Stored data
=== Section Start ===

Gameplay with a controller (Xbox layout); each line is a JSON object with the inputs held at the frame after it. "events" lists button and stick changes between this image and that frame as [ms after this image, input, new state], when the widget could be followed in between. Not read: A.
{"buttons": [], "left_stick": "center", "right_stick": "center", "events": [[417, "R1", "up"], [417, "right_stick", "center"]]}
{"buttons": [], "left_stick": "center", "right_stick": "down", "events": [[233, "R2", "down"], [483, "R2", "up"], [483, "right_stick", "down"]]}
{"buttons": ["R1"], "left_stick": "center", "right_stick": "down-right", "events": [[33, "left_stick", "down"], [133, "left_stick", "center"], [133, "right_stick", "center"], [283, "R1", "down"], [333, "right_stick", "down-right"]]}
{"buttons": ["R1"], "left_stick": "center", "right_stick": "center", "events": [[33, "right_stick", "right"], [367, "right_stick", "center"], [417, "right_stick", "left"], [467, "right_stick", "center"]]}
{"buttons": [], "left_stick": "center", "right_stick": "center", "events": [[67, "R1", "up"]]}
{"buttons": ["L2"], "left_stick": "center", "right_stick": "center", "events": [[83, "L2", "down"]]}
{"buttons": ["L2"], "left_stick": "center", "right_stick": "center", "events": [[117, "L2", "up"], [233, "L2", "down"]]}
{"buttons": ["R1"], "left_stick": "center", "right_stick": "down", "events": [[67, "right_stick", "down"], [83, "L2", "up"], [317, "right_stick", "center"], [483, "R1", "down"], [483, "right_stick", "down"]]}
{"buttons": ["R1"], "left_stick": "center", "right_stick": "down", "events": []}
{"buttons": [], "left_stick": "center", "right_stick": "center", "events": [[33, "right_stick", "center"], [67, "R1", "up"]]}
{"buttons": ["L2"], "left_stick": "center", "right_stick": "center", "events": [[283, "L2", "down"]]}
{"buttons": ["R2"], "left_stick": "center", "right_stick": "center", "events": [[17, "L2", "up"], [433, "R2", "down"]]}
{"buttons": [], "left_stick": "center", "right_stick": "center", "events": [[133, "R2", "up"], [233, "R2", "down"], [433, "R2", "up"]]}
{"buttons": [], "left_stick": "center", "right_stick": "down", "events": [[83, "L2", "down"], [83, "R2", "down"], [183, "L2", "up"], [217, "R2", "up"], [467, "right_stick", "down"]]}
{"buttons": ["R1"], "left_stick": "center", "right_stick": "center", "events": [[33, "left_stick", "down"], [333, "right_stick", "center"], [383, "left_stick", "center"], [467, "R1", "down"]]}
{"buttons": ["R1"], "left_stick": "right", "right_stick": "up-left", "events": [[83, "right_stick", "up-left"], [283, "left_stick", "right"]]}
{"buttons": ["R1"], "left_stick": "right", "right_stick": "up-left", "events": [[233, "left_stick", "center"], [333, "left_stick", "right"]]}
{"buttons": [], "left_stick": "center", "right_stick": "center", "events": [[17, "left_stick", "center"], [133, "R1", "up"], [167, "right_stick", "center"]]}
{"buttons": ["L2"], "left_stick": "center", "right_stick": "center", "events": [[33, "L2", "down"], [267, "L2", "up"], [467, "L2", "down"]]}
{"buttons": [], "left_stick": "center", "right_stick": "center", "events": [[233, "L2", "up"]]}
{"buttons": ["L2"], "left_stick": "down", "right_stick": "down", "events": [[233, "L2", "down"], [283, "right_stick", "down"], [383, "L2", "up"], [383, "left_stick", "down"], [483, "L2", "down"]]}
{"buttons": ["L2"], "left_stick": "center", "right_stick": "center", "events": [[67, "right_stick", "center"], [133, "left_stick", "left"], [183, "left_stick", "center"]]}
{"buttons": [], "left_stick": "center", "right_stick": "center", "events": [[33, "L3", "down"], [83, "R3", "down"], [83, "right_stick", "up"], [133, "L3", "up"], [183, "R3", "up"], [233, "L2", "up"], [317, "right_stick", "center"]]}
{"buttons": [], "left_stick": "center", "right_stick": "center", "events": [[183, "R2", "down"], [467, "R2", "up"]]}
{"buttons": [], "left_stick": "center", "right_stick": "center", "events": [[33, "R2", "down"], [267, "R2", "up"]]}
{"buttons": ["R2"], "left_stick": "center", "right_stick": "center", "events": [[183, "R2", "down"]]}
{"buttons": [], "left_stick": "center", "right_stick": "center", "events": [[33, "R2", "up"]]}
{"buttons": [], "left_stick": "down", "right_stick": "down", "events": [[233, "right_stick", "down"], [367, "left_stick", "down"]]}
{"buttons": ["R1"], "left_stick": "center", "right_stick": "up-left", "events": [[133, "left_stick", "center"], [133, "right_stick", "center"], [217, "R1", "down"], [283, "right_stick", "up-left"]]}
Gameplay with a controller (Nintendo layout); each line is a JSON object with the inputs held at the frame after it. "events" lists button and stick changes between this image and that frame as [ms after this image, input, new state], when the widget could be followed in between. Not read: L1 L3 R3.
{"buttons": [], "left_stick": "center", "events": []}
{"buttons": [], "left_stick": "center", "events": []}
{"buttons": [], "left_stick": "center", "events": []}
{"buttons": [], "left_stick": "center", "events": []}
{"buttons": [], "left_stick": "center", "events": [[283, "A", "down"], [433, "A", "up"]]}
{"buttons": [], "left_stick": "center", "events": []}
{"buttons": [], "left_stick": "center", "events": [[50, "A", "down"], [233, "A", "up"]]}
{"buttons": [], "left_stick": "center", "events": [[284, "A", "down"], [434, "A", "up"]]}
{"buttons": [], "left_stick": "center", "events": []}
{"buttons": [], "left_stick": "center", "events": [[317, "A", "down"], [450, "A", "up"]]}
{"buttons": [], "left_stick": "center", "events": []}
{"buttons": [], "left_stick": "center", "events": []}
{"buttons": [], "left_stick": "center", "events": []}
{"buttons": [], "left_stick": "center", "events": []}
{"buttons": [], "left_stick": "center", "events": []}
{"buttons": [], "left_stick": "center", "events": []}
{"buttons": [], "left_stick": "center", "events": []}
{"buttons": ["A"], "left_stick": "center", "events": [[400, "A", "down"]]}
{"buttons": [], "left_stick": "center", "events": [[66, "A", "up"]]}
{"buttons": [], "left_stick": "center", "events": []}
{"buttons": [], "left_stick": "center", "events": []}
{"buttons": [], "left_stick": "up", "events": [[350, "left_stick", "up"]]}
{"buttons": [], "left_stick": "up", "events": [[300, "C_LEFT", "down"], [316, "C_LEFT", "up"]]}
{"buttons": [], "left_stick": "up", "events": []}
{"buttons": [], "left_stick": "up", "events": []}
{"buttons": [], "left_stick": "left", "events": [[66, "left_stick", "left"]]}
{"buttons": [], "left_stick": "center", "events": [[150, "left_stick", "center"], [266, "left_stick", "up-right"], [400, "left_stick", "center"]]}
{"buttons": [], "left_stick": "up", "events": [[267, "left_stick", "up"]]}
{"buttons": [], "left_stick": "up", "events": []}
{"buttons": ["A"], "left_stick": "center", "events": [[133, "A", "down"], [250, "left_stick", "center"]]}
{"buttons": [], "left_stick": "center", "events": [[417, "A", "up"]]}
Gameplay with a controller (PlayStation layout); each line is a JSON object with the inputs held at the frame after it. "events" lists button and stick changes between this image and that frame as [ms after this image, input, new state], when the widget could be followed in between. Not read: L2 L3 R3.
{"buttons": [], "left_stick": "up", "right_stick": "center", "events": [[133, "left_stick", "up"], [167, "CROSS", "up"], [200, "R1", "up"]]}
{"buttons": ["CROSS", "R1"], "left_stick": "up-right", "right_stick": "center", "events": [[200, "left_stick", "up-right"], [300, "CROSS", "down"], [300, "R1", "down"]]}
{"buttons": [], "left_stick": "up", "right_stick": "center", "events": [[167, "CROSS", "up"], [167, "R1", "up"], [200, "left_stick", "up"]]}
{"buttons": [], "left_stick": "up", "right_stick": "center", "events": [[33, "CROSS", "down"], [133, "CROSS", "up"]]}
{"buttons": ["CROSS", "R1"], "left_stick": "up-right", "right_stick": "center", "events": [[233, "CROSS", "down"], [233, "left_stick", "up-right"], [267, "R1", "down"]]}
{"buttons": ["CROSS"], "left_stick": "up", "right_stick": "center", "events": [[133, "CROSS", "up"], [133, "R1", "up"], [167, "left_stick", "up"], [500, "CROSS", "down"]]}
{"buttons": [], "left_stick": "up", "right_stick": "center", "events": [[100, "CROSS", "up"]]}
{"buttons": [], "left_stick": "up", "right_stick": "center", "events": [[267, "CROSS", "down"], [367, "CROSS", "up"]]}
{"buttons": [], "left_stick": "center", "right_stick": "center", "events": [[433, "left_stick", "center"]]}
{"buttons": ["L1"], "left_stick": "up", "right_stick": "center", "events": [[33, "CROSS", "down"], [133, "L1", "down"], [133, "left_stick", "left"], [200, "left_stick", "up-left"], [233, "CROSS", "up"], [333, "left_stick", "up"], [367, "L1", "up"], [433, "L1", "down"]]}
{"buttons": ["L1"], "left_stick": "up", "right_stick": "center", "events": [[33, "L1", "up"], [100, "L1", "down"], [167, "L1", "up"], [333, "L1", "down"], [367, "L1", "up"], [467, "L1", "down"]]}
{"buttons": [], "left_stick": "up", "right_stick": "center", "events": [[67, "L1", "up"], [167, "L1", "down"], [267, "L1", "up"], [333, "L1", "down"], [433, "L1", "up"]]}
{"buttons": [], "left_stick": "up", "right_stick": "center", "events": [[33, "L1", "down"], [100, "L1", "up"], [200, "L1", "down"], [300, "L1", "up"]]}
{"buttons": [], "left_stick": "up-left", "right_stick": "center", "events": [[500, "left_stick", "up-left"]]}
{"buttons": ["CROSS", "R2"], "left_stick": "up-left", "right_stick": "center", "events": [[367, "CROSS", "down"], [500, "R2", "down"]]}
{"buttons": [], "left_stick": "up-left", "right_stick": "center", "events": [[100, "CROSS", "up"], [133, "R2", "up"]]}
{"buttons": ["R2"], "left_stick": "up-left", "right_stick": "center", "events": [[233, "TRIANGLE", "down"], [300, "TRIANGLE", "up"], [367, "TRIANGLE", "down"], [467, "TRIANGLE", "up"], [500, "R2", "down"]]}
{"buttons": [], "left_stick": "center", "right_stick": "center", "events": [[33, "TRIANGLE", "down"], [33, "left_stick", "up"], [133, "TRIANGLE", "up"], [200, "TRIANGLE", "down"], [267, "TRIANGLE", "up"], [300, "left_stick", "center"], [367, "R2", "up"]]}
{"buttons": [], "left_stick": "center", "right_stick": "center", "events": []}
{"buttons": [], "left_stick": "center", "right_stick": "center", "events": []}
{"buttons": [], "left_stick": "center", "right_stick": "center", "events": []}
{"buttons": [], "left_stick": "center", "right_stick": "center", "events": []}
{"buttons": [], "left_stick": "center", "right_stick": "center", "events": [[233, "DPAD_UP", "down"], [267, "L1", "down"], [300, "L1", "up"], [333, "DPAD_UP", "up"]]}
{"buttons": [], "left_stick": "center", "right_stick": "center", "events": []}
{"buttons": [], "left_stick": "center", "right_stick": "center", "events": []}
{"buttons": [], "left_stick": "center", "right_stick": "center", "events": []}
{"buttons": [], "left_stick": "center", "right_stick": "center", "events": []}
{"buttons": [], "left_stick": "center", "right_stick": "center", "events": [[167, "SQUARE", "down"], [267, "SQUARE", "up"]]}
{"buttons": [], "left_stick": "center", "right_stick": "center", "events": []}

=== Section End ===

In the entries above, locate every line with the word "changes" and copy it.

EXERCISE RESULT
Gameplay with a controller (Xbox layout); each line is a JSON object with the inputs held at the frame after it. "events" lists button and stick changes between this image and that frame as [ms after this image, input, new state], when the widget could be followed in between. Not read: A.
Gameplay with a controller (Nintendo layout); each line is a JSON object with the inputs held at the frame after it. "events" lists button and stick changes between this image and that frame as [ms after this image, input, new state], when the widget could be followed in between. Not read: L1 L3 R3.
Gameplay with a controller (PlayStation layout); each line is a JSON object with the inputs held at the frame after it. "events" lists button and stick changes between this image and that frame as [ms after this image, input, new state], when the widget could be followed in between. Not read: L2 L3 R3.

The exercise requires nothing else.